Tuesday, April 21, 2020

We Know the Meaning of Life . . . Now What?



In Douglas Adams' novel The Hitchhiker's Guide to the Galaxy, a computer is built specifically to answer the question, "What is the meaning of life?" The computer warns the people that it can, in fact, answer their question, but it's a calculation that will take seven million years. They insist that it's worth the wait. Seven million years later the computer provides the answer they've long awaited: it's 42.

It's a joke, of course, but 42 is actually the answer to many of our earthly questions, at least when we rely solely upon science to supply them. I don't want to give the impression that I'm a science-denier or anything, but despite its pretenses, when it comes to the most important questions, science often leaves us with answers that fall into the category of true, but not useful. For instance, I'm sure that science can tell us the bio-chemistry behind the feeling of falling in love, but everyone knows that if you really want to get to the core of what love is all about, you turn to the poets. So while 42 is, indeed, the correct answer to the question "What is the meaning of life?" it lacks the complexity necessary to satisfy us.

Most of the answers that our school curricula provide children are the residue left over once we've boiled away the complexity, which is why I so often call it trivia, the proper term for information that falls into the category of true, but not useful. We decide what children need to know, we tell them it's 42, then we wonder why they're not interested in school. So we've devised an arbitrary system of complexity to motivate them, relying on grades and tests and punishments and rewards, an ever more elaborate machinery designed to compel all the children to learn that the answer is 42.

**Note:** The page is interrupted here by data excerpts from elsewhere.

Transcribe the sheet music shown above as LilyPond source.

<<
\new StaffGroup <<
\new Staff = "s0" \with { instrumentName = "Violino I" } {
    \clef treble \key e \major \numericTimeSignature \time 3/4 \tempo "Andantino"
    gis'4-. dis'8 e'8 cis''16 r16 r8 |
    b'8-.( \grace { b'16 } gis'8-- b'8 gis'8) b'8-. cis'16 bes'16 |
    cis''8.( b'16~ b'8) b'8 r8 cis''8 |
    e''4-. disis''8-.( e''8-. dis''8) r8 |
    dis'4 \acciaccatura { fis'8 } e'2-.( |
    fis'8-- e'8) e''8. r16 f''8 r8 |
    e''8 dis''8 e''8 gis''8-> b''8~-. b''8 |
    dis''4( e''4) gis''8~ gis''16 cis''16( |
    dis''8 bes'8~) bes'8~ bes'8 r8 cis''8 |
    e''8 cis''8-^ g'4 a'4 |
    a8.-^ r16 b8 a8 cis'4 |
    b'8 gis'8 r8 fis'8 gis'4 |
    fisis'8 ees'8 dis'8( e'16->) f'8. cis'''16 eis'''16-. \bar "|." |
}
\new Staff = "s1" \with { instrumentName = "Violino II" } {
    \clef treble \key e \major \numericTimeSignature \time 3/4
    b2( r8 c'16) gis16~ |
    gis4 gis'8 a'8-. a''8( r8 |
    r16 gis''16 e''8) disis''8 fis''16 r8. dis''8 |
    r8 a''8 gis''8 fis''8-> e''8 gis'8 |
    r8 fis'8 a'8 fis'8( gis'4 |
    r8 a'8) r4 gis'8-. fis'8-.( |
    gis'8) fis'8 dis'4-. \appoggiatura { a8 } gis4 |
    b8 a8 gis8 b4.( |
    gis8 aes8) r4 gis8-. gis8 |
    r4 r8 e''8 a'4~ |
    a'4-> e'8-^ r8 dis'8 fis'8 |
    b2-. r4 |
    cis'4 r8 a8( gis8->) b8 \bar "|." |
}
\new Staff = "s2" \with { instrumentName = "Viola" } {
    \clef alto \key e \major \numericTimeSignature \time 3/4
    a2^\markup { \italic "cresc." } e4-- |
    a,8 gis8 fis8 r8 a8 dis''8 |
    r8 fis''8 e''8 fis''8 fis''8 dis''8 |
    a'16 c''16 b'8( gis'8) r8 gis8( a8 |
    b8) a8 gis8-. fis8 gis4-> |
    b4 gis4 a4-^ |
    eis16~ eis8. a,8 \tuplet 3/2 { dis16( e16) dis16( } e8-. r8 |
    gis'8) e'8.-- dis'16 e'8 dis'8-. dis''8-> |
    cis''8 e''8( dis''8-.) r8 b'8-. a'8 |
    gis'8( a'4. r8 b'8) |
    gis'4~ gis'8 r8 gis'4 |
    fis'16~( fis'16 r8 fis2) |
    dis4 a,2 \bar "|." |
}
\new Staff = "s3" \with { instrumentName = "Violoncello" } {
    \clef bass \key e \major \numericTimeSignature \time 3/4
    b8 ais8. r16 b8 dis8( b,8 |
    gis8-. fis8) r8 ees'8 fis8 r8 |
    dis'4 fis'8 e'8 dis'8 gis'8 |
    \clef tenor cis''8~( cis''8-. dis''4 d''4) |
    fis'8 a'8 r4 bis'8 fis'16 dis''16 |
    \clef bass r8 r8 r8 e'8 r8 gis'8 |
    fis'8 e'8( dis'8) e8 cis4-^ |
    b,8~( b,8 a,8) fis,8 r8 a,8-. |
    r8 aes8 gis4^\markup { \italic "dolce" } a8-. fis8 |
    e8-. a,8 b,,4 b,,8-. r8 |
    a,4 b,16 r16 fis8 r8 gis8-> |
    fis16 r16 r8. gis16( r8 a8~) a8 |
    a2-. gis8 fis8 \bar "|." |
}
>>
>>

And to a degree it works, at least to some extent. That's because complexity always works. It's complexity, not answers, that motivates humans. So yes, grades and whatnot provide at least a modicum of external motivation to replace the natural complexity that has been removed, even if it is a complete distraction from the actual subject matter.

Knowing that the answer is 42 reveals no complexity, it simply is, which means that there is nothing upon which to exercise our brains. But much of what we've come to consider being well-educated, especially in the early years, is based almost entirely on the ability to provide answers, usually in a rapid fire manner, like on a test or when a teacher calls out, "Who knows the answer?" and picks a raised hand. The "best" students are those who have memorized the "rules" that apply to this or that type of knowledge. But that's far from actual understanding, which requires complexity, because it's from thinking through complexity that we actually learn.

When children play, they are fully exploring the complexity of their world. Nothing is simple. They are not waiting for the computer to spit out an answer, but rather are doing the work of the computer, sorting through conflicts that arise between what they know and don't know, discovering new ways of seeing or expressing or understanding. They are asking and answering their own questions, which is to say that they don't need us to introduce complexity in order to engage them: they are already fully engaged because what they are doing is naturally complex. The important thing is not the answers as much as the process of thinking about the complexity. And it's the thinking that motivates us. It's the thinking that is the hallmark of a well-educated person, not the knowing.